What needs to be done
Restate each record exactly as it was written.

*** Excerpted records Section Begins ***

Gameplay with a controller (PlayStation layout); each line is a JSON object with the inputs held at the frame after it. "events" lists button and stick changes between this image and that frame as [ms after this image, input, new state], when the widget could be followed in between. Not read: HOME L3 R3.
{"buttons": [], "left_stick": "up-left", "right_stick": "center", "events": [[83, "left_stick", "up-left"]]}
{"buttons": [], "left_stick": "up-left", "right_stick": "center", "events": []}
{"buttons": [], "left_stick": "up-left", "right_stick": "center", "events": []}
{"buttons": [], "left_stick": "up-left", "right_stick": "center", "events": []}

*** Excerpted records Section Ends ***

Task solution
Gameplay with a controller (PlayStation layout); each line is a JSON object with the inputs held at the frame after it. "events" lists button and stick changes between this image and that frame as [ms after this image, input, new state], when the widget could be followed in between. Not read: HOME L3 R3.
{"buttons": [], "left_stick": "up-left", "right_stick": "center", "events": [[83, "left_stick", "up-left"]]}
{"buttons": [], "left_stick": "up-left", "right_stick": "center", "events": []}
{"buttons": [], "left_stick": "up-left", "right_stick": "center", "events": []}
{"buttons": [], "left_stick": "up-left", "right_stick": "center", "events": []}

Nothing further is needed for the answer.